TO DO — Working from the records below, repeat exactly the lines starting at the line that contains "right back paw: (410, 280)" and ending at the line that contains "left hip: (549, 430)", inclusive.

RECORDS SHOWN —
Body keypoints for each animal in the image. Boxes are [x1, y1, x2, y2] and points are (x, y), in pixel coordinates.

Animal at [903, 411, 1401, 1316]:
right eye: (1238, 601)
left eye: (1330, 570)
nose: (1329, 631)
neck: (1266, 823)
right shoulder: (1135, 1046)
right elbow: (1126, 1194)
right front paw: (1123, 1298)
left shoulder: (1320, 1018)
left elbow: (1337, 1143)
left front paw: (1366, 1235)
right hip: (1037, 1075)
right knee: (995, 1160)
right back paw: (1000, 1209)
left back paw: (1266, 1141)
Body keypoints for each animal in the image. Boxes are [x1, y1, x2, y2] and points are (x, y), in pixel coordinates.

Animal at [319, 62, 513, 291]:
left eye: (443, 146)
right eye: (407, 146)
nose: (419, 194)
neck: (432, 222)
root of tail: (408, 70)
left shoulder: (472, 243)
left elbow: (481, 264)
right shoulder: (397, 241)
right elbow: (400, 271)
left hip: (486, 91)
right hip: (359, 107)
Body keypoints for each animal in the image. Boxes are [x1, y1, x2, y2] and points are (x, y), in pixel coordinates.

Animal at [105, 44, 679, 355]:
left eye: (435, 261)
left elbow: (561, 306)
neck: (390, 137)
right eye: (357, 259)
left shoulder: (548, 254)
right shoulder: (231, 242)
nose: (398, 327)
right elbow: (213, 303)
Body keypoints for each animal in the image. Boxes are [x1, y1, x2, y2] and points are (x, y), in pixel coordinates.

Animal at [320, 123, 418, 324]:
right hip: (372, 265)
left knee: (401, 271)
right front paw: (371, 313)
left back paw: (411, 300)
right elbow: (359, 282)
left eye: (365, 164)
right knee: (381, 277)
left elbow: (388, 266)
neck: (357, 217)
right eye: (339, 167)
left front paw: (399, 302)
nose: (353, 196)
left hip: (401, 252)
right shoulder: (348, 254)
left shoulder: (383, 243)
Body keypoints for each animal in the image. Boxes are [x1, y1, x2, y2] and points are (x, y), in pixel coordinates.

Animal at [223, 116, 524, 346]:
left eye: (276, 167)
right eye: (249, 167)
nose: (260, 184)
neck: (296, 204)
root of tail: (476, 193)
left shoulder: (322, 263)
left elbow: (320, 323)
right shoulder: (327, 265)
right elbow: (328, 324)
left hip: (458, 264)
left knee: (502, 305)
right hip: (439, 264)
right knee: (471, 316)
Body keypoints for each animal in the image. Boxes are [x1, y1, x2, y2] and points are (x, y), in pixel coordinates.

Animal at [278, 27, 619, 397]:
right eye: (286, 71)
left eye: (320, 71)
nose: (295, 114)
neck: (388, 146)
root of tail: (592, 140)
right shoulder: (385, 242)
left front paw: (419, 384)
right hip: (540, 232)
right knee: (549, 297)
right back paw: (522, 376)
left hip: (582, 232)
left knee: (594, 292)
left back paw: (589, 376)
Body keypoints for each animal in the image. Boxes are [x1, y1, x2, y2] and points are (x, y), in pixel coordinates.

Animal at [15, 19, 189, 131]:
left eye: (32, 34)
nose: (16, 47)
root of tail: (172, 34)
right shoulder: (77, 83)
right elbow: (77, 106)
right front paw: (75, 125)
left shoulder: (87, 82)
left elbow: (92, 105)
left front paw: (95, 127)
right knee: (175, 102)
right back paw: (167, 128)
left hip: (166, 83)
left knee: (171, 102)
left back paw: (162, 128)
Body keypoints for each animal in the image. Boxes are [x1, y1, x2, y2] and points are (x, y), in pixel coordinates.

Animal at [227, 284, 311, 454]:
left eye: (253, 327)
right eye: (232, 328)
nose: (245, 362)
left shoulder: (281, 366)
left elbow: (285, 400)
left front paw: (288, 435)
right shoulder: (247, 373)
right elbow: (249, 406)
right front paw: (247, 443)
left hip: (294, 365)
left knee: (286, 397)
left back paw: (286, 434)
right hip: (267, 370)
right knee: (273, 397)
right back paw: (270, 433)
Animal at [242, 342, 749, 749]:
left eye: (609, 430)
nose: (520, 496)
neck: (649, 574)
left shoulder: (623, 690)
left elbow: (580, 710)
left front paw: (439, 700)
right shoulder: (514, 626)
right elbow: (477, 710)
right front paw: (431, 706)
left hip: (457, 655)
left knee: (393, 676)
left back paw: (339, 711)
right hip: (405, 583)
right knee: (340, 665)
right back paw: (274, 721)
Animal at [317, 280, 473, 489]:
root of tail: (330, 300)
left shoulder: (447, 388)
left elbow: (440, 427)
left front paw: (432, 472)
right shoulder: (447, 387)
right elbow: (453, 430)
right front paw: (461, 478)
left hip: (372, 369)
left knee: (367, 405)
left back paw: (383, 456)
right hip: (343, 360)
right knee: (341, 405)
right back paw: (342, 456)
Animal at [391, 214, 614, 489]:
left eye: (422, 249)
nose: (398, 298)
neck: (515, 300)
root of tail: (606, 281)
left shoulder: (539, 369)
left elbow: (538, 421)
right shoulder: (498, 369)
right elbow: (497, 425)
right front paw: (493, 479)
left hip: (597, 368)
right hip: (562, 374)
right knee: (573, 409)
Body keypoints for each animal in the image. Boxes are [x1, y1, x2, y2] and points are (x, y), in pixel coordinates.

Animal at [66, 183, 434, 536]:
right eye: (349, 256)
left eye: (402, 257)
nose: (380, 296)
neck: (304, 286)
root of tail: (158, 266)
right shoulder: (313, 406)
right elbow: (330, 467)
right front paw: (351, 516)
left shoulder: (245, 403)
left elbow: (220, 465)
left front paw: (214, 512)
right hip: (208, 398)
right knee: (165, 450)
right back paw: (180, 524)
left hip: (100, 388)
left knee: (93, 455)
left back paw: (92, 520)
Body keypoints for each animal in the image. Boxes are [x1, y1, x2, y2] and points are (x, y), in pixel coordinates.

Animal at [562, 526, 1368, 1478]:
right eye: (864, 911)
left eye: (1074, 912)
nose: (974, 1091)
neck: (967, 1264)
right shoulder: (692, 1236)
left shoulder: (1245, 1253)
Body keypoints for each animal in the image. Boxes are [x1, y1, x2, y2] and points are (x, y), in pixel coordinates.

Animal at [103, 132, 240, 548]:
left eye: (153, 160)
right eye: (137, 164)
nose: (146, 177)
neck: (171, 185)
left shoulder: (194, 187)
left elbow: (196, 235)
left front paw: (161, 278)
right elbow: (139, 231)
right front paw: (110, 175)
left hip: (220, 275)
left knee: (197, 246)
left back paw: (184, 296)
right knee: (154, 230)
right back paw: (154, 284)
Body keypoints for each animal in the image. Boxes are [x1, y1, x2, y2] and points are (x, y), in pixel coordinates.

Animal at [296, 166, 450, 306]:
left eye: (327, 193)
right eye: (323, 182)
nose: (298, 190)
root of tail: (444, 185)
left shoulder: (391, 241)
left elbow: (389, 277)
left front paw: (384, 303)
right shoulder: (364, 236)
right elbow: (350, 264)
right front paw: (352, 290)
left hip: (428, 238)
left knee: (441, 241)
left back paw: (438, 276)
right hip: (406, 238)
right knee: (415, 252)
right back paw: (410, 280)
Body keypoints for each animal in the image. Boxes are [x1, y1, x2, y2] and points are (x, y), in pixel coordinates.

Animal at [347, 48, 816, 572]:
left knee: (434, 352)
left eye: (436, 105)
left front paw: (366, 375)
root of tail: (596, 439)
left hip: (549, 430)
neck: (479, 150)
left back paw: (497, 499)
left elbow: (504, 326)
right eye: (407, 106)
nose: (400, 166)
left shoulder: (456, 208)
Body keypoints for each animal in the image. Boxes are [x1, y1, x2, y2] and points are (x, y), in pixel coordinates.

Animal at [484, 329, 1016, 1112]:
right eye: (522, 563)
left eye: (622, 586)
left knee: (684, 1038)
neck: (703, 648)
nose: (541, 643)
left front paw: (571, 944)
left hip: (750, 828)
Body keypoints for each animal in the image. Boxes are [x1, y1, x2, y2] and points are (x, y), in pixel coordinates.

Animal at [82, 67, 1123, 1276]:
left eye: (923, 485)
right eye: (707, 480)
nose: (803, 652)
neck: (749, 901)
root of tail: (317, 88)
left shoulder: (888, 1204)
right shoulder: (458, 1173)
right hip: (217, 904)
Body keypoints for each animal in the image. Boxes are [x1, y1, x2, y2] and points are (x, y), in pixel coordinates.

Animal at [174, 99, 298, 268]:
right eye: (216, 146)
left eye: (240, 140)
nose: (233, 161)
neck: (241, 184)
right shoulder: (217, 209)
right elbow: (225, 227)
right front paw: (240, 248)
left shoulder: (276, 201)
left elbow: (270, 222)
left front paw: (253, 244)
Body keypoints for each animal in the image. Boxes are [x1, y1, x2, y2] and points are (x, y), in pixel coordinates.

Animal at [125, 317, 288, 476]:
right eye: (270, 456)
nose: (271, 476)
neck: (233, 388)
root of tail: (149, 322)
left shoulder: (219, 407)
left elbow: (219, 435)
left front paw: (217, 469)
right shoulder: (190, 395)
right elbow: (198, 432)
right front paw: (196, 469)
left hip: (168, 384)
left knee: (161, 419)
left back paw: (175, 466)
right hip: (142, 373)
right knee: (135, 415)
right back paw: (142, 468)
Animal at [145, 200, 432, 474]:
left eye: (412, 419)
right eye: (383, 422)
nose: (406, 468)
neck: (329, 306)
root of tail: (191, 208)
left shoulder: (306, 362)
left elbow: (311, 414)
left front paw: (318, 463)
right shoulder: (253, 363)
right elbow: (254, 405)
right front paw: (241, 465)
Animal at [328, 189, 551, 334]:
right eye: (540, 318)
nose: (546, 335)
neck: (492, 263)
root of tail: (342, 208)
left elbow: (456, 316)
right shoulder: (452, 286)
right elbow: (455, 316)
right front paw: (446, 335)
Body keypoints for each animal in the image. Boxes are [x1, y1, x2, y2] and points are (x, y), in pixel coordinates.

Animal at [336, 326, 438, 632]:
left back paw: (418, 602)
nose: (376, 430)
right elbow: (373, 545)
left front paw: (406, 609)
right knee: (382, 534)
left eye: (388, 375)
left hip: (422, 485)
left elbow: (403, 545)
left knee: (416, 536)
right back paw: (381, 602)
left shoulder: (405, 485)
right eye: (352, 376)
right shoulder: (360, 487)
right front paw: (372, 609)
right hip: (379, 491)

SOLUTION FOR THIS PROBLEM —
right back paw: (410, 280)
Body keypoints for each animal in the image. Boxes are [x1, y1, x2, y2] and points are (x, y), in pixel coordinates.

Animal at [347, 48, 816, 572]:
left knee: (434, 352)
left eye: (436, 105)
left front paw: (366, 375)
root of tail: (596, 439)
left hip: (549, 430)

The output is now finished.